Не оборачиваясь на эти голоса, Дронов закончил свой путь и вынырнул из-под очередного состава почти у самой каменной стены депо с прорезанными в высоких стенах закопченными сводчатыми окнами. «Кукушка» стояла на своем месте. Наклонившийся над ее колесами с масленкой в руке Костя Веревкин стремительно обернулся навстречу Дронову.

— Что же это происходит, командир? — проговорил он вместо приветствия. — Вот как они на наших глазах хозяйничают. А мы будто бы тут ничто. Вы видите, как немцы станцию своими составами запрудили? А сколько на платформах танков и самоходок? И все это на Сталинград, на наш Сталинград, в котором братишки кровью истекают. — Он промасленным рукавом отбросил назад прилипший ко лбу светло-рыжий чубчик и ожесточенно закончил: — Эх, командир, ну куда мы с вами смотрим. А еще истинными патриотами себя считаем. Вот когда бы рвануть, да так, чтобы все это с потрохами на воздух взвилось.

Дронов, оглядевшись по сторонам, сердито ухватил своего подчиненного за локоть.

— Ну ты, подрыватель основ, — оборвал он его ожесточенно. — Или их нрава не знаешь. Да за одну только эту угрозу они тебя могут живьем на веревке вздернуть. А у нас в Новочеркасске акций таких предостаточно.

Веревкин горько покачал головой, и его с обычной нахалинкой лицо вдруг задрожало:

— Командир, да сколько же терпеть можно? Или трусите?

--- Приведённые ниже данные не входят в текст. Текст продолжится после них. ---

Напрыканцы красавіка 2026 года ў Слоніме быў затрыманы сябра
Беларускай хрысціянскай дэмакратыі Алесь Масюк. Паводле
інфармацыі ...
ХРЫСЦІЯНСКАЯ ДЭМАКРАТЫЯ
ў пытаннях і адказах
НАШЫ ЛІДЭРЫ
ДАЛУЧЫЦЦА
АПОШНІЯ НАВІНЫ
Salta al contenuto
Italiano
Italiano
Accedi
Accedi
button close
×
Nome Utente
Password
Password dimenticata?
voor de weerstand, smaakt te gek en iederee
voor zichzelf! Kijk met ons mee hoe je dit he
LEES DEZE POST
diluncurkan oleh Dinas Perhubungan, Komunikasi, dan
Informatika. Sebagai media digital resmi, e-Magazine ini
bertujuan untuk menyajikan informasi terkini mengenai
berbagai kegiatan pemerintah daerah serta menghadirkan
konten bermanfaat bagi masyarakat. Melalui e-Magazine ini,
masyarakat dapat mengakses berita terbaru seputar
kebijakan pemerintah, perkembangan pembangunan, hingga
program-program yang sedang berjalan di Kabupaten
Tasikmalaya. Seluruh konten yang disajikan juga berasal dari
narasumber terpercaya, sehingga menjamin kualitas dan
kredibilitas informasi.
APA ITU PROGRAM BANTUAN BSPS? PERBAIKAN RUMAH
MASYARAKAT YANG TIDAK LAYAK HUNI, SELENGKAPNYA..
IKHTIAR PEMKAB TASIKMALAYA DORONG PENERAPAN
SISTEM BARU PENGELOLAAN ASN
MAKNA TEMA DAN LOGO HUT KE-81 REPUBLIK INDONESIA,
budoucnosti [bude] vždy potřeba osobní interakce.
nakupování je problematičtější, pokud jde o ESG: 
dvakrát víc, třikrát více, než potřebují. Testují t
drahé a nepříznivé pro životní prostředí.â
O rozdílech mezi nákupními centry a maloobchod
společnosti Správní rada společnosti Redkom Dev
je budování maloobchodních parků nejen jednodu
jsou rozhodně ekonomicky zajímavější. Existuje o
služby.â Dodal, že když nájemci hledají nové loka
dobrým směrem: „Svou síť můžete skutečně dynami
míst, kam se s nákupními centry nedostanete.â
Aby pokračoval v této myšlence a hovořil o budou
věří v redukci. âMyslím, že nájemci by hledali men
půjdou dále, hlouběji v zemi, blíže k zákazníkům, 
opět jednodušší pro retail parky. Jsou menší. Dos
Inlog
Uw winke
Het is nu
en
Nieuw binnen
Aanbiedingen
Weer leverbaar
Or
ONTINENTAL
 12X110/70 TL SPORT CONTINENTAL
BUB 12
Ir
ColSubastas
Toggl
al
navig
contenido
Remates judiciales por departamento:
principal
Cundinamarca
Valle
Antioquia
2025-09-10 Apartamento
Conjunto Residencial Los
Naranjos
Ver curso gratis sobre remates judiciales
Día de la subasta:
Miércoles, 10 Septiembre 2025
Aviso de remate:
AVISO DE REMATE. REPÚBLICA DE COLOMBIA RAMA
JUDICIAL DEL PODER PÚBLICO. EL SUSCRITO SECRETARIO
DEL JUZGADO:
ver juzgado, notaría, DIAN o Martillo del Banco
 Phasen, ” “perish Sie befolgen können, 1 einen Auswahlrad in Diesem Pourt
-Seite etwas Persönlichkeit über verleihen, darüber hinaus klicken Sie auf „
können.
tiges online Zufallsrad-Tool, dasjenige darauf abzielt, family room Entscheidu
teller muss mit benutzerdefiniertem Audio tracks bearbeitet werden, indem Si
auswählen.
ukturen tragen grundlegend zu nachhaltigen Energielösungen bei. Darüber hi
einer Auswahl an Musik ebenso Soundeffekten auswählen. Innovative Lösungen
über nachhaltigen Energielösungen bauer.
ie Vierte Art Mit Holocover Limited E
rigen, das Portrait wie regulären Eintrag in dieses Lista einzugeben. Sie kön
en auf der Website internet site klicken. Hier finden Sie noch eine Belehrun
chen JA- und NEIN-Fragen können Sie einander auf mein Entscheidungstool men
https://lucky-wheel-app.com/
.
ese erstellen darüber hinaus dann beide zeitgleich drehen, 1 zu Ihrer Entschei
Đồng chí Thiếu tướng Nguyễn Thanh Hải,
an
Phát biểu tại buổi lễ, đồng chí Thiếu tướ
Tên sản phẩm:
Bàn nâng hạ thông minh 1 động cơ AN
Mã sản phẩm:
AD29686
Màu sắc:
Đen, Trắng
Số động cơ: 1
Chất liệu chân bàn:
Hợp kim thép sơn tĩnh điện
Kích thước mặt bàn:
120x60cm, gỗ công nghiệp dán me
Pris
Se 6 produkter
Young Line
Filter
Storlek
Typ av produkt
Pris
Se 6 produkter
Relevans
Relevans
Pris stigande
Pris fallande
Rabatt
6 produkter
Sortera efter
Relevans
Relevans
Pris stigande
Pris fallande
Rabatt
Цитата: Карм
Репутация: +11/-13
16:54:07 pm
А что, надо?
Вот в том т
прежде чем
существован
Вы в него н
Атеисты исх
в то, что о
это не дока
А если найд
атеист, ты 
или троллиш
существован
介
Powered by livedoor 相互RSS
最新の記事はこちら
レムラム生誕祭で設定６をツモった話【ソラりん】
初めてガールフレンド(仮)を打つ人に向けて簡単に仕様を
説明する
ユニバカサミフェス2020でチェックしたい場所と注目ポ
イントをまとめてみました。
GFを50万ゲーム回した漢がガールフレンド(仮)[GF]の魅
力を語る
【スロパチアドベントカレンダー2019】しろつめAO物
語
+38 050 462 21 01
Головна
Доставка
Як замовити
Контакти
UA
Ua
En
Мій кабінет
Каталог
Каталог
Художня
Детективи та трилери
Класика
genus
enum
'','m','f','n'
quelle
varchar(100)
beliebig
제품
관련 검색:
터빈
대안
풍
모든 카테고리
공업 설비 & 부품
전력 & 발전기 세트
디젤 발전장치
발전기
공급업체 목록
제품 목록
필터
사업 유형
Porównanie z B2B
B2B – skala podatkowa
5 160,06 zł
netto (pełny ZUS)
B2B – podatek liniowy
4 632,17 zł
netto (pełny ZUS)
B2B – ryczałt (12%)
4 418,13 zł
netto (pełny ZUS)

— А что бы ты сделал на моем месте? — тихо спросил Дронов невесело.

— Я бы! — вскричал с неподдельной яростью Костя. — Разогнался бы на нашей «кукушке» и врезался бы в какой-нибудь из этих составов.

Дронов горько вздохнул:

— Ну, повредил бы штук восемь — десять вагонов и пошел бы за это на виселицу.

— Да хотя бы так! — вскричал парень.

— Дешево же ты ценишь свою жизнь, Костя, — грустно вздохнул Дронов. — А она у тебя одна. Если разобраться, ты честный, работящий советский парень, а хочешь так легко с нею распроститься. Да ведь это же все равно что врагам добровольно сдаться, ничего не сделав против них. Не торопись, Костя, будет и на нашей улице праздник. Еще так с тобой их тряхнем, что эхо до самого Берлина докатится.

У Веревкина вдруг задрожало и вытянулось узкое лицо, и он, озираясь по сторонам, тихо проговорил:

— Командир, так вы… вы…

— Что я? — грубо оборвал его Дронов. — Запомни, Веревкин, один раз и навсегда, что я не я и лошадь не моя. А теперь залезай в будку, и давай будем раскочегариваться. У нас целый рабочий день впереди.